The diminutive Yoshida (5-foot-8, 176 pounds) has an extremely short, powerful swing that favors contact over impact, almost as if he’s playing pepper with an infielder. Not only does this approach work against power, or even extra base power, but it also leaves hitters vulnerable to pitchers who can get to the inside quickly. Ichiro is known for his inside-out swing and ability to make good contact almost anywhere he pitches, but we’ve had a generation of hitters try to emulate him, and no one has been able to. He’s not a runner and may be limited to left field. That makes Boston’s investment entirely dependent on Yoshida’s ability to get on base, which could also take a hit because pitchers won’t pitch around a guy who lacks the impact to hurt them with extra bases. Yoshida might not take too many shots here, which has some value, but he also might take more shots here than there. That leaves the Red Sox with a guy who hits the plate with decent enough speed, maybe in the .350-360 range, without power, speed or much defensive value. He might be a regular for some teams, but I think for a contender he might be better suited as an extra outfielder — and if I’m right, it’s not a good deal for Boston. Given the huge void they have behind the plate right now, and the fact that Wilson Contreras just signed for less than Boston spent on Yoshida (before the $15.4 million release fee), I’m just baffled.

• The Red Sox also agreed to sign right-hander Kenley Jansen to a two-year, $32 million deal…not bad. He’s not a Capital C Closer type anymore, that’s probably more money per year than he deserves, but it’s hardly going to bring the payroll down, and if they’re more comfortable with the veteran, it’s better to have him on a two-year deal than more long contract. My guess is that Jensen has brought them about two wins in about 110 innings over the past two years, some time off with minor injuries. I’m assuming Alex Cora will leave Jensen with the final three outs and use one of their better relief options to deal with high leverage points before then.
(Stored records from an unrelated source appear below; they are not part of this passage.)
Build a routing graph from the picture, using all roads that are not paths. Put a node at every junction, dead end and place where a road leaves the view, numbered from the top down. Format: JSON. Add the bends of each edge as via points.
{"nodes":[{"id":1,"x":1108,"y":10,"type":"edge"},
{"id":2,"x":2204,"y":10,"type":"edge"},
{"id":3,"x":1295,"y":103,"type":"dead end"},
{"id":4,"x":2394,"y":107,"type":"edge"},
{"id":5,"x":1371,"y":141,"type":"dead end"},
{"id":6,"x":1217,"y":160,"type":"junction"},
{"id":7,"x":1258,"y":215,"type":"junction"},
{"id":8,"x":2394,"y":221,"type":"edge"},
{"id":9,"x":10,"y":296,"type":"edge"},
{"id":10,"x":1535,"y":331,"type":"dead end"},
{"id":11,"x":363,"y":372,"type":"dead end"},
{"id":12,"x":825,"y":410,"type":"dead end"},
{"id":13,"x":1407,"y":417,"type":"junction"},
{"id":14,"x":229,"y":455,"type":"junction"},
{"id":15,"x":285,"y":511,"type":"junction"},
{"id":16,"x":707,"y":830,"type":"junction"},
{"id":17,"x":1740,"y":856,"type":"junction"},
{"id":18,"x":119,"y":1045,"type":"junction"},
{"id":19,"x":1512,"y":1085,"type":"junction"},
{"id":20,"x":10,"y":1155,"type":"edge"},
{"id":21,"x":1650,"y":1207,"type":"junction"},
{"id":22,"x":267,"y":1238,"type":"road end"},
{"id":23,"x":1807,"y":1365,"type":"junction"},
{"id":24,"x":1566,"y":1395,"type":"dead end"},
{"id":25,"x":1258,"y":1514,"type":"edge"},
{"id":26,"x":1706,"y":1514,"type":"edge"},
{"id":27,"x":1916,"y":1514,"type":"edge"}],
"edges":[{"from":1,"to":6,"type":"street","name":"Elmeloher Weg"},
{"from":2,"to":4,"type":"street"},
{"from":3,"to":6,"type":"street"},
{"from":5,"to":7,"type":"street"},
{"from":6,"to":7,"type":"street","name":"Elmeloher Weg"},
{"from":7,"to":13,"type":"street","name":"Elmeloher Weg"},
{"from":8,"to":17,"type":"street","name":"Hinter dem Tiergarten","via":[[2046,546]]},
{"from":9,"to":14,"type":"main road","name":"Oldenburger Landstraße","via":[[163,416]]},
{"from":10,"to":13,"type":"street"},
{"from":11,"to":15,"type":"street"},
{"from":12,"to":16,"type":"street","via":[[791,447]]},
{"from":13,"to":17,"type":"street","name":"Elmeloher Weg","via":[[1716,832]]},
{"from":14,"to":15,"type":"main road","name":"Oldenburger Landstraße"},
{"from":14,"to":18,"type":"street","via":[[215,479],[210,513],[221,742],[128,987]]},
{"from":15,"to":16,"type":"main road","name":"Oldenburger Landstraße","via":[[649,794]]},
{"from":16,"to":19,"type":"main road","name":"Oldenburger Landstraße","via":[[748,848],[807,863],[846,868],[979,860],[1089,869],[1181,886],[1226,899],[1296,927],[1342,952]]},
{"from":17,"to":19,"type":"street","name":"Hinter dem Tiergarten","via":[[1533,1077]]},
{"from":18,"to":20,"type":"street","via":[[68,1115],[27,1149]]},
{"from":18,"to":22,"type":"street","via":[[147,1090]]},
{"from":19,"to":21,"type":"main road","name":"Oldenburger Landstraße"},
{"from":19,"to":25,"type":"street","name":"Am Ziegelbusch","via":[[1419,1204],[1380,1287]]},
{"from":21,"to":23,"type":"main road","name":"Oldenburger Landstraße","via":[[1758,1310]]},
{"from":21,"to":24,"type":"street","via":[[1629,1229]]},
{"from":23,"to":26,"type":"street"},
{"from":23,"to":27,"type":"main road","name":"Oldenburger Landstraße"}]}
• The Cubs’ current rotation is Marcus Stroman and a bunch of fourth/fifth starters, so if they want to compete in 2023, they’ll need to add one and maybe two more than Justin Stie Al/Adrian is the better starting pitcher for the Sampson group. On Wednesday, they signed one of those players in Jameson Taillon, signing the former Yankee and Buccaneers to a four-year, $68 million deal that would make him More like a third/fourth starter, and if he continues to hold the lead, the team has some headroom to see his command improve. He’s a four-and-a-half pitcher returning from his second Tommy John surgery, throwing more at-bats than ever before and also becoming a roller, though he can still hit. Home runs, because his command in the zone wasn’t great. He’s had a lot of injuries, including two surgeries and a testicular cancer, but he’s been healthy for most of the past two years and turns 31 this year. The Cubs gave him almost exactly the deal I thought he deserved, which I don’t take for granted, but I bet they saw what I saw — a solid mid-roller who can still get better .

• The Cubs also signed Cody Bellinger to a one-year, $17 million contract. At this point, I really don’t know what to think of Bellinger. His pitch selection is terrible, his swing is the same as always, but it looks worse when he swings in the wrong pitch, and he gives the Cubs a defensive first baseman who can also Hit the outfield. I hope they can heal him.

• The Mets continued to add to their rotation by signing left-hander Jose Quintana, who bounced back sharply in 2022 after five years on the bench, to a two-year deal. Quintana used his changeup more often last year, which in turn made his four-seamer more effective while still smelling on his curveball and throwing just about everything to hit the ball. I do think his home run rate will regress (up) to average, but he could give the Mets some league-average innings, or close to it, at the fourth spot, allowing them to take Tyler Megill out of the rotation A mid-shifter can play a swing role or be an extra if Justin Verlander or Max Scherzer need an extra day.